> **Data provided**
----

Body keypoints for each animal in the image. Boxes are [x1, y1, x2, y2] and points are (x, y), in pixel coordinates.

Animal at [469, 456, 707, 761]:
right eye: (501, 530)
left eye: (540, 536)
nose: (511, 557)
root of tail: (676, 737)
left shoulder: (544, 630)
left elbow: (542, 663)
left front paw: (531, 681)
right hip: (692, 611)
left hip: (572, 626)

----

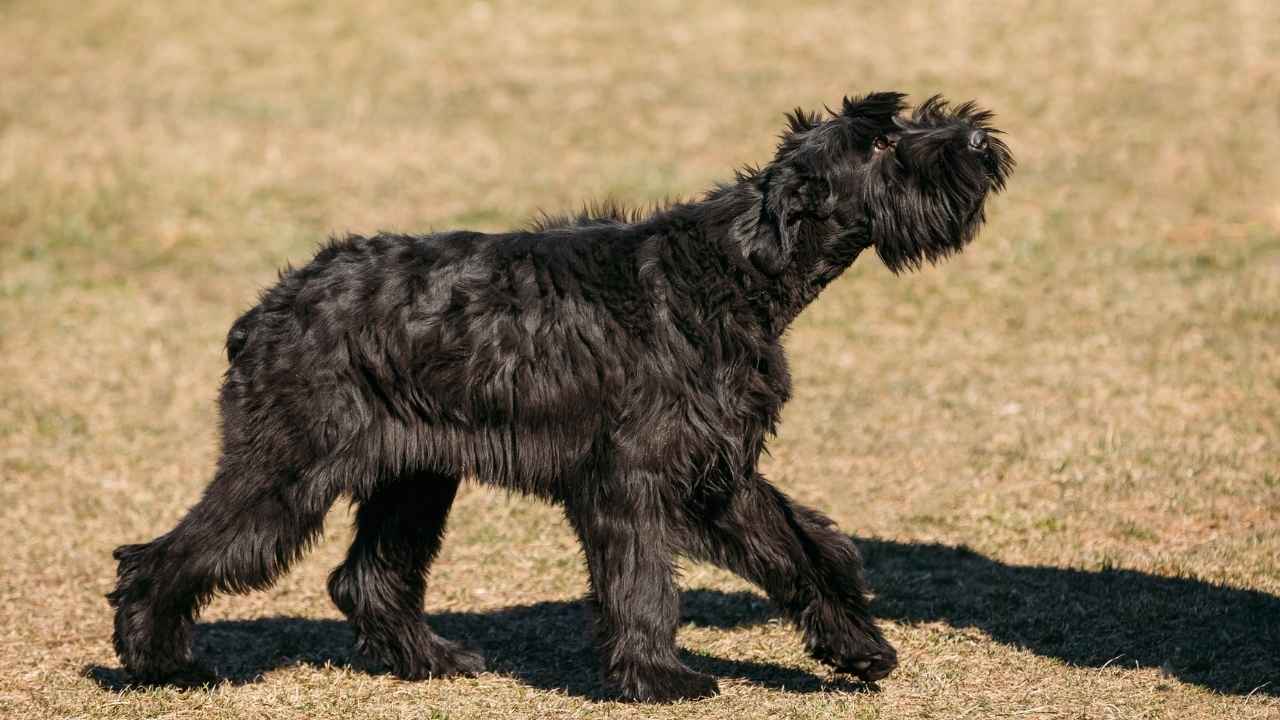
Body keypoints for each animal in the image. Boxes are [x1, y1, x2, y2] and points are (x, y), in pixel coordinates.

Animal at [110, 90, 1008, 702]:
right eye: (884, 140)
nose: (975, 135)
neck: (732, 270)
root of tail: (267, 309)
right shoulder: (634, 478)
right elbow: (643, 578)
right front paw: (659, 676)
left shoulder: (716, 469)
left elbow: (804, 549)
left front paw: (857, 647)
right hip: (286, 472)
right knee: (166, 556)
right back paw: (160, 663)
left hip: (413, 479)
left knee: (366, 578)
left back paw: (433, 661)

----

Above are the records; from them, give again exactly the lines from the one containing "nose: (975, 135)" through the one containing "left back paw: (433, 661)", both included.

nose: (975, 135)
neck: (732, 270)
root of tail: (267, 309)
right shoulder: (634, 478)
right elbow: (643, 578)
right front paw: (659, 676)
left shoulder: (716, 469)
left elbow: (804, 549)
left front paw: (857, 647)
right hip: (286, 472)
right knee: (166, 556)
right back paw: (160, 663)
left hip: (413, 479)
left knee: (366, 578)
left back paw: (433, 661)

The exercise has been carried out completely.